Computed tomography and magnetic resonance imagining of the chest provides more detailed information that may be missed with plain x-ray. These options can be employed if there is incongruence between the clinical picture and the investigation findings.
Bronchoscopy
There are cases in which direct visualization of the bronchial tree is necessary to either diagnose or treat a patient. Bronchoscopy allows the clinician to see the airway and possibly implement a therapeutic measure to relieve the patient. There are two types of bronchoscopy that are commonly performed. The older technique is the rigid bronchoscopy that usually requires the patient to be placed under general anesthesia. The rigid bronchoscope is a metallic device with a flanged distal tip with ports for passing biopsy or suction tools as well as a light source.

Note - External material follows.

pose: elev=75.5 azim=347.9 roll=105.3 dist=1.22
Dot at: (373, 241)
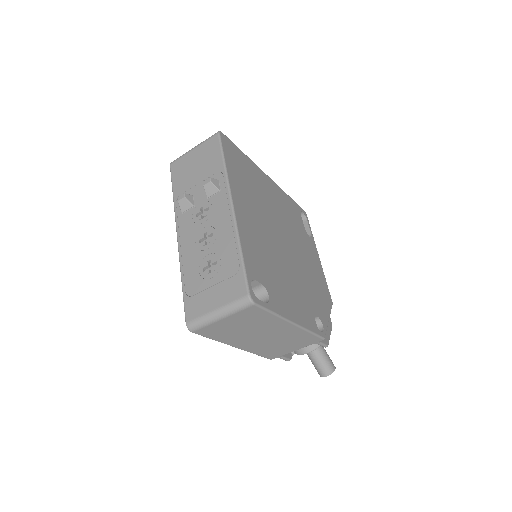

Proximally, the device has an irrigation port, attachment for the light source, and a port for observing the pathway. During this procedure, the patient is placed in the supine position with the neck hyperextended. It is useful in retrieving foreign bodies and aspirating thick fluids from the airway. It can also be used to introduce a stent into the airway or to perform an intraluminal resection of a midline mass.
Alternatively, a flexible fiber-optic scope (i.e. flexible bronchoscope) can be introduced into the patient's airway while they are awake with local anesthesia to the oropharynx. It can be introduced nasally or orally, passed between the vocal folds, into the trachea and then the bronchial tree. Unlike the rigid scope procedure, the flexible bronchoscope provides the added option of visualizing the segmental bronchioles, where hard to reach tissue or sputum can be collected for diagnostic analysis.
Segmentectomy
Patients who are found to have relatively small lung tumors may be candidates for removal of only the affected portion of the lung. This procedure – known as a segmentectomy and wedge resection – is dependent on the number of segments involved and the status of the contralateral lung. The segmentectomy refers specifically to the removal of an anatomical segment of the lung, while the wedge resection is the removal of a non-anatomical portion of lung parenchyma. The opposite lung should be able to compensate for the decreased lung volume. Segmentectomies can be performed by video-assisted thoracoscopic surgeries or with the traditional thoracotomy.